Sadly in the case of the T500 series (and pretty much all single sided M2 drives that rock a Phison controller for that matter)… the reality is a bit more nuanced and complicated. It is more nuanced because when SmartFlush is working its magic in the background those real-time I/O requests are still coming in hot and heavy. That means the E25 is trying to funnel those SmartFlush block erasures requests over/through circuits that baked into the two NAND IC’s bases. Meaning write performance between the 1TB and 2TB is going to be very similar in the real-world when SmartFlush gets triggered versus if it had had four NAND ICs and four CuA logic pathways.
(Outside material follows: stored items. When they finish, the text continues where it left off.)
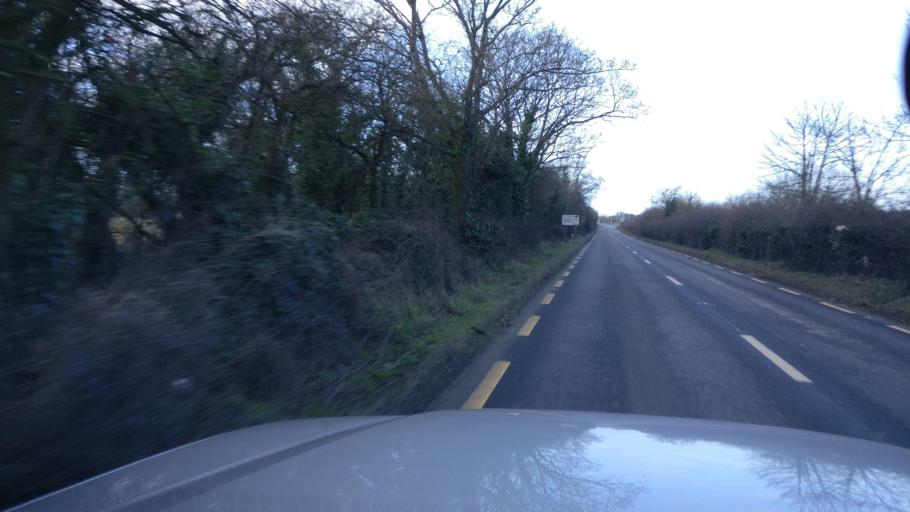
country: IE
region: Leinster
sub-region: Laois
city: Portlaoise
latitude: 53.0618
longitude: -7.3250
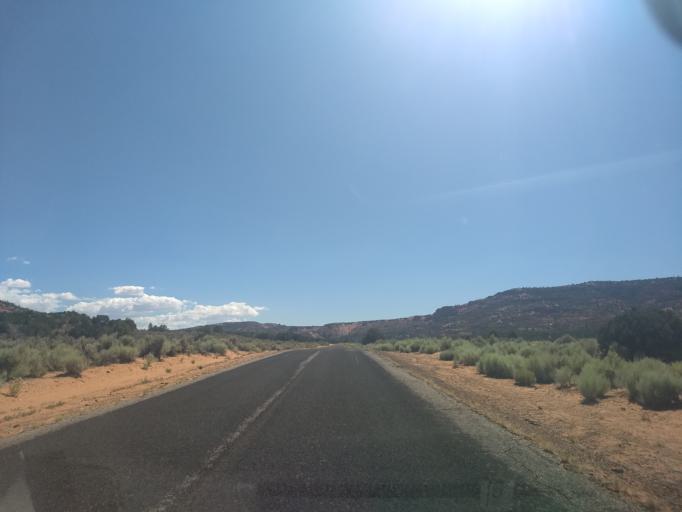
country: US
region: Utah
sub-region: Washington County
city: Hildale
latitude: 37.0158
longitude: -112.8395
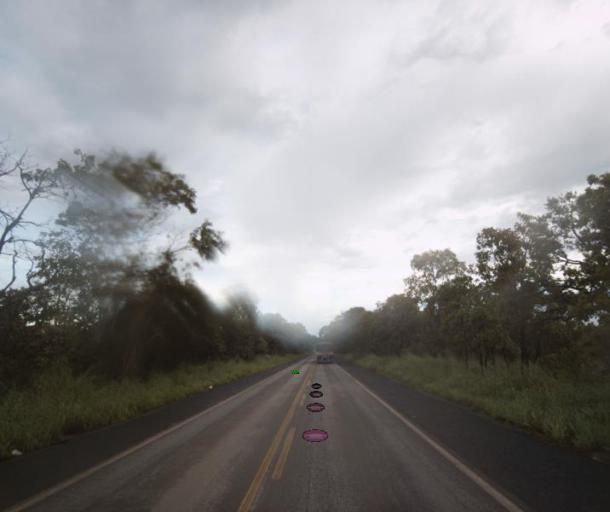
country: BR
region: Goias
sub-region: Porangatu
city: Porangatu
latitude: -13.9045
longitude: -49.0622
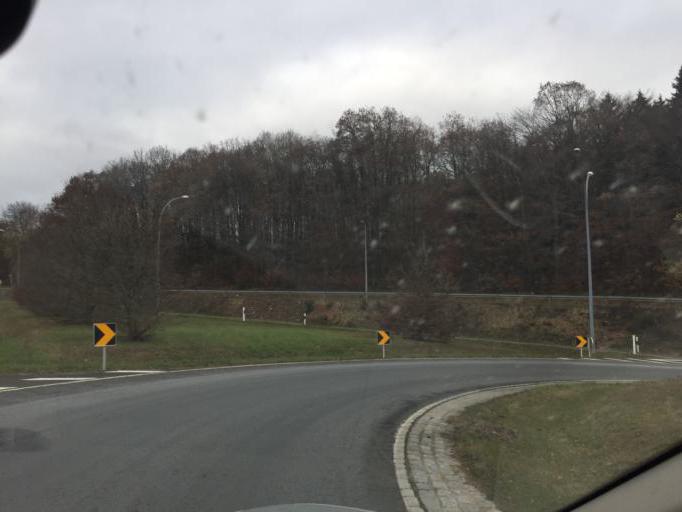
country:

Thankfully, for most users this really will not matter all that much as the pSLC cache on the 2TB is rather decently large instead of being ‘tolerably large’ like in the T500 1TB. As with the 1TB variant Crucial has opted for an approximate 20(ish) percent ‘floating’ pSLC cache write buffer. So at empty the 2TB’er is rocking a 400GB vs 200GB pSLC write cache buffer. At 50% of capacity it is in the general vicinity of 200 vs 100GB and at 75 percent it is still a reasonable 100GB vs. the 1TB’s uncomfortably small 50GB-ish.
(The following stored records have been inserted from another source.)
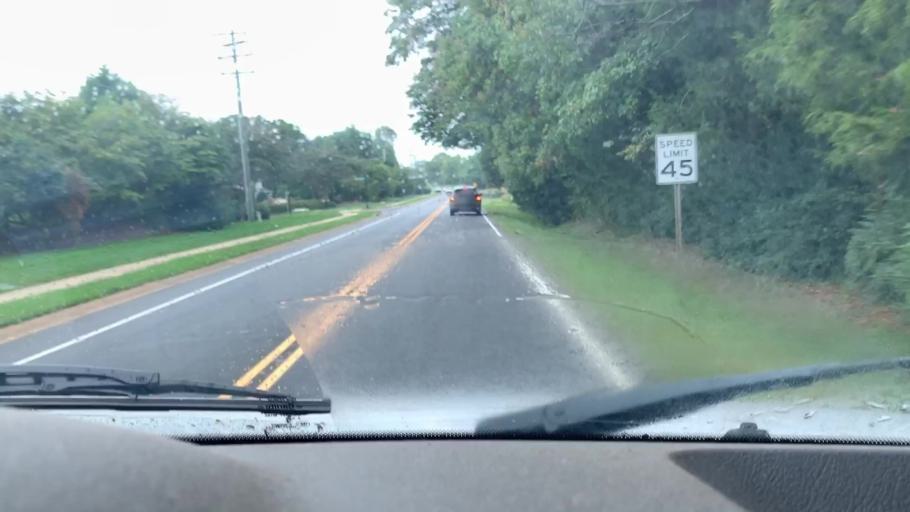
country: US
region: North Carolina
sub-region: Mecklenburg County
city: Cornelius
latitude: 35.4829
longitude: -80.8925
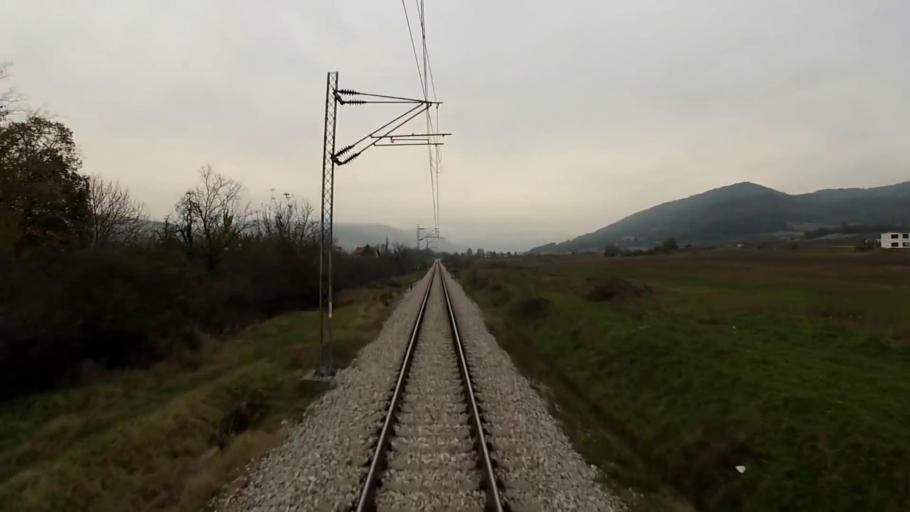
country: RS
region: Central Serbia
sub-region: Pirotski Okrug
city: Dimitrovgrad
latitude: 43.0043
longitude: 22.8123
Furthermore… the 2TB requires twice the amount of data being stored on it to hit the same percentage mark. For most what this “twice as big pSLC buffer that is twice as slow at shrinking its capacity” means is that the 2TB is rarely going to enter noticeable SmartFlush bottleneck territory…whereas the 1TB is going to enter it fast and more often. Either way, the 2TB T500 is still going to be slower compared to ‘the other guys’ E25+B58R NAND that is able to spread the background tasks over twice the number of circuits… as they do not have the luxury of having a contract with Micron for each capacity option. Rather they just pick what will work for the smallest capacity option and simply use more for the bigger – which ironically allows for better real-world performance (up to a point).
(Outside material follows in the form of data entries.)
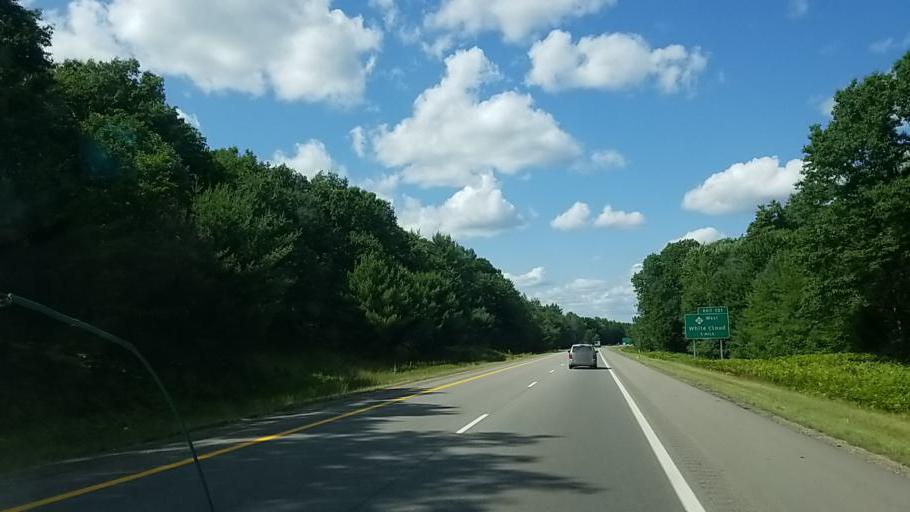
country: US
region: Michigan
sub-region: Mecosta County
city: Big Rapids
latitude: 43.5617
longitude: -85.4896
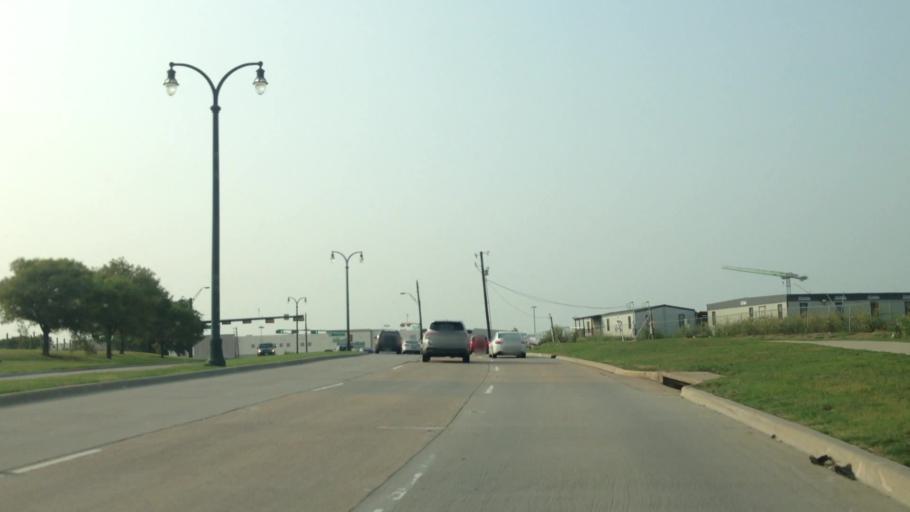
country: US
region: Texas
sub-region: Denton County
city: The Colony
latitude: 33.0663
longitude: -96.8613
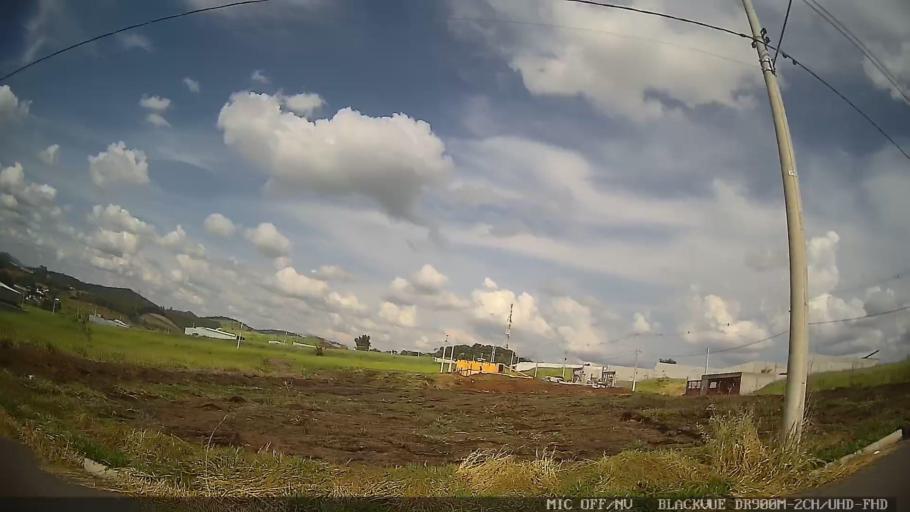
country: BR
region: Sao Paulo
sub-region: Atibaia
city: Atibaia
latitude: -23.0740
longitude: -46.5753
Also changed from the 1TB to 2TB capacity variant is the amount of RAM cache the E25 controller has access to. The entire T500 series makes use of the older “1GB per TB” rule of thumb for Phison controllers. As such, on the 2TB variant you will see a single 2GB Micron LPDDR4-4266 CL15 RAM IC… instead of the 1GB version found on the 1TB T500. In other words, the 2TB can cache twice as much on its on the PCB RAM cahce as the 1TB variant. Which for most home users will fall somewhere between “Jack” and “S…. errr… Squat” all differences outside of synthetic benchmarks and niche scenarios that should be handled by a PCIe 5.0 based model instead.
That is the grand sum of the differences the 1TB and 2TB capacity variants of the T500. As such the 2TB should be faster, but it remains to be seen if the difference is large enough to justify the added costs… or if most buyers should instead be thinking about satisfactory levels of storage capacity to choose between the two options!